I had ordered a burger and ice tea at McDonald’s. The girl who filled my order was new and clearly stressed. I headed off with my tray when suddenly the same girl appeared with french fries. Putting them on my tray, she said. “You forgot your french fries.”

“Oh, I didn’t order any fries.” I replied.

“Would you please take them anyway,” she asked, “so I don’t look so dumb?”

One of our great fears is not measuring up to our own or other peoples expectations. We don’t want to “look dumb,” especially in front of people we are trying hard to impress. Our egos are fed on the praise of others. The problem is that none of us are perfect. We will inevitably make mistakes. We will fail at times when we most want to look good. Failure is one of the ways that God keeps us humble. Our readiness to admit that we may have made a mistake keeps us human.

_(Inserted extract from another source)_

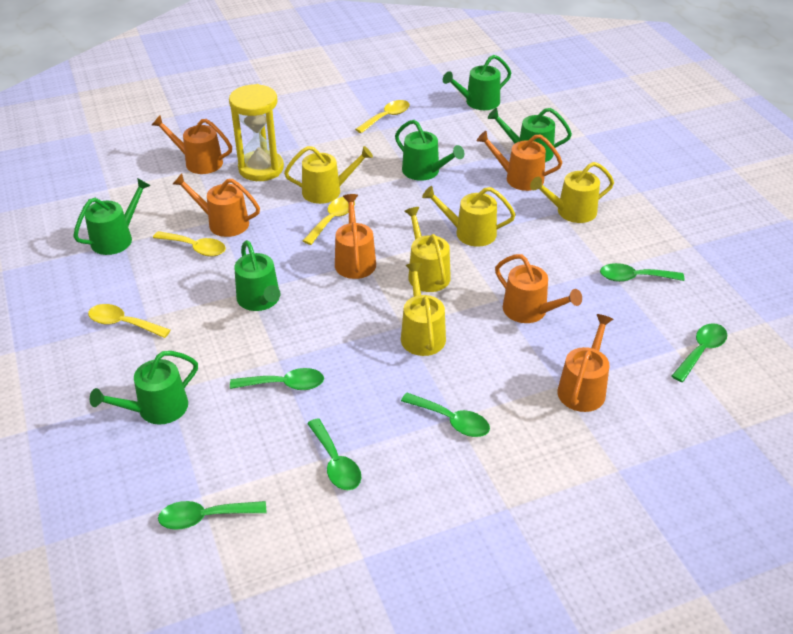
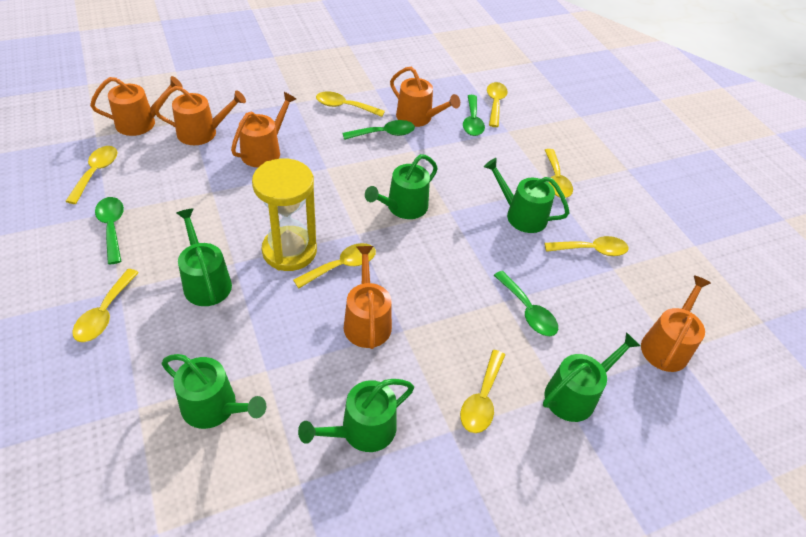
green spoon: [158,501,266,530] [230,368,324,390] [307,418,361,490] [401,393,490,437] [600,263,685,282] [672,323,727,382] = 6 -> [95,197,124,264] [343,120,415,140] [463,95,485,136] [494,271,558,336] = 4
yellow spoon: [88,304,170,338] [153,231,226,257] [303,197,355,245] [355,100,410,133] = 4 -> [65,146,118,204] [72,269,139,342] [293,243,376,289] [316,91,385,117] [460,350,505,433] [487,82,508,127] [544,236,629,256] [545,149,573,198] = 8
yellow watering can: [284,146,373,204] [401,263,446,356] [405,207,451,292] [422,186,516,247] [530,162,614,223] = 5 -> none = 0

Pride can be healthy or unhealthy. There is the healthy pride one takes in a labor of love, completing a degree after facing tremendous obstacles, or nurturing children into people of compassion. We experience healthy pride completing a job which has brought joy to others. Unhealthy pride is the opposite. The Bible says of that pride, “Pride goes before destruction, a haughty spirit before a fall.” (Proverbs 16:18) The pride the scripture writer is speaking of, is the kind of pride which becomes destructive. It’s not the healthy pride of a job done well, rather it becomes a negative force in our lives. Unhealthy pride keeps us from seeing another person’s point of view. It prevents us from caring about what other people value. Unhealthy pride separates us from one another. It separates us from God.

Pride can keep us from relating to a family member or old friend. Pride can interfere at work, school or church. Pride can make a stand, where stands do not need to be made. Stubborn pride even refuses efforts made to reach out to us. It can build a wall declaring judgement on whole segments of the population. A child, a brother, a sister, a co-worker may well feel the full sting of our prideful wrath. Pride can keep us from admitting to anyone, even ourselves – that we may have made a mistake. Pride slinks into our spirits, often leaving us feeling defensive and not quite at peace in our hearts.

The good news is that the sin of pride is not terminal. Confession, really is good for the soul. “If we confess our sins, God is faithful and just and will forgive us our sins and purify us from all unrighteousness.” (I John 1:9) Jesus said, “All who exalt themselves will be humbled and all who humble themselves will be exalted. (Matthew 23:12) A little humility goes a long way in restoring our relationships with God and with each other.

Is there someone in your life that needs to hear from you a word of reconciliation? Today is a good day to restore a relationship, mend a friendship, swallow some pride, and allow God’s grace to work in and through you.